_WHAT YOU HAVE TO DO_
Go through the data and copy every line in which "cout" appears.

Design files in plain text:
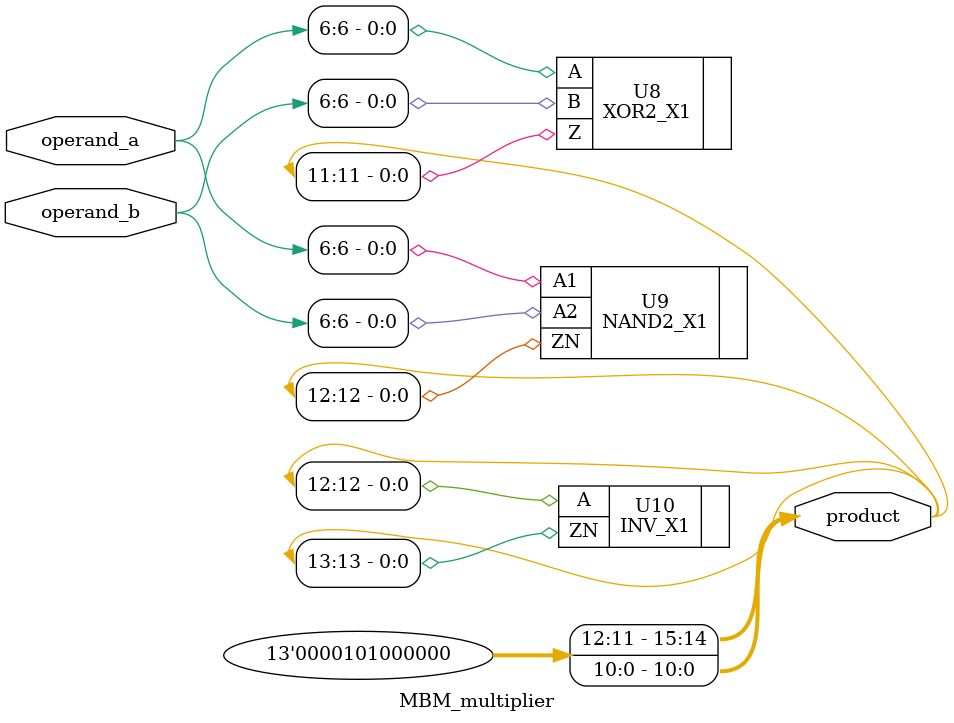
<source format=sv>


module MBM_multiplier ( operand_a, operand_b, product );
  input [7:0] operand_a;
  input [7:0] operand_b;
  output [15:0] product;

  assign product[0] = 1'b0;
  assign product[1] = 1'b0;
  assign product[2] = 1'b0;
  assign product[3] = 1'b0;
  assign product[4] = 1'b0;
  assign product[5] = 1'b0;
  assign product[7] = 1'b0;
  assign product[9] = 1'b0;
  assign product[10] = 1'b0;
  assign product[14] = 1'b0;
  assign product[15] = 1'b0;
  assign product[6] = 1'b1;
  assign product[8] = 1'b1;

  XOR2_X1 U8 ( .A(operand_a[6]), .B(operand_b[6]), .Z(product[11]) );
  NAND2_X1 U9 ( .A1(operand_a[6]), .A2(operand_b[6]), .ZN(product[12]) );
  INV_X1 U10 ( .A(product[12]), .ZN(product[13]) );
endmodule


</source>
==
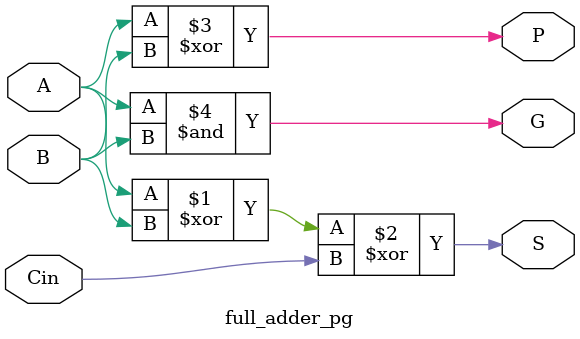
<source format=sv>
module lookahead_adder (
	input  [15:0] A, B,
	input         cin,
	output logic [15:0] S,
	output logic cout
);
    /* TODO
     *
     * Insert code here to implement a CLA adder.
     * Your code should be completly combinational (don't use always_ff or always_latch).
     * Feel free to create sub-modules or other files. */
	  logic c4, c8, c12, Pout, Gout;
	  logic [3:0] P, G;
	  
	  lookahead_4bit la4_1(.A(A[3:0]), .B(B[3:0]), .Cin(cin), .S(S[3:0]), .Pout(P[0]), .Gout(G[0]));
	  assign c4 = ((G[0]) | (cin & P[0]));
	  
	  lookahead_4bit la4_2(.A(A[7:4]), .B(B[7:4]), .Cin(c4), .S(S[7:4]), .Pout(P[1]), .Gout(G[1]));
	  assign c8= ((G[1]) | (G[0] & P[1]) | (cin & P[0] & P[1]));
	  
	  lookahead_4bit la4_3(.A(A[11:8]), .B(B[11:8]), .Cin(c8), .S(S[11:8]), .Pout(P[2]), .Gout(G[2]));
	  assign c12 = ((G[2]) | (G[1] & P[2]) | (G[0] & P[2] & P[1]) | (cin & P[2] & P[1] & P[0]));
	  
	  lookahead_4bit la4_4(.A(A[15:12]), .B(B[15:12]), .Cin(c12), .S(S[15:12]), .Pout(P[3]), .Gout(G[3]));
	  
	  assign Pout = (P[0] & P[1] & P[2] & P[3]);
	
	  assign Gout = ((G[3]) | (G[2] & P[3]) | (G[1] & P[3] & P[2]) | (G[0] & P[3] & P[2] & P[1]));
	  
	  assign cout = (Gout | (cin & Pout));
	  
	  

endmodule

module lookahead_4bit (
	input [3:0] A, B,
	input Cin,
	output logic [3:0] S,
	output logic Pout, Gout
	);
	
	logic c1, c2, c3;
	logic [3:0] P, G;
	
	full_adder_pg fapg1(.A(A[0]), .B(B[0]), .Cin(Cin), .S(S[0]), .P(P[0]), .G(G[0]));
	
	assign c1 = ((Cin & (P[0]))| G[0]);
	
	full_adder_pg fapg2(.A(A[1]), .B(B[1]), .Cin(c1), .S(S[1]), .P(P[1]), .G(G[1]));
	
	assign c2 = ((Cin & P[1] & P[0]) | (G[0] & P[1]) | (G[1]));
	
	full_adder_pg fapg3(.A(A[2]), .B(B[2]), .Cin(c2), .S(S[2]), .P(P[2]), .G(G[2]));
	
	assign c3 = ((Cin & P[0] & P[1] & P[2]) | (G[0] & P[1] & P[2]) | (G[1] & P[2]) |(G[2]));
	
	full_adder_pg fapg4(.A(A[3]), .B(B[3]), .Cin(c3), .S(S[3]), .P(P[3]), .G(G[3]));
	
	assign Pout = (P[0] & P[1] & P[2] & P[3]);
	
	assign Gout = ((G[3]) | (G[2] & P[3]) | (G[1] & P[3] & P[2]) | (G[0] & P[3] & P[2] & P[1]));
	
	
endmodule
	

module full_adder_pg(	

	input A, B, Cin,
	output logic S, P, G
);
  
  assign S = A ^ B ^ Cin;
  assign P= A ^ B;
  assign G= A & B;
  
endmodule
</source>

_EXERCISE RESULT_
	output logic cout
	  assign cout = (Gout | (cin & Pout));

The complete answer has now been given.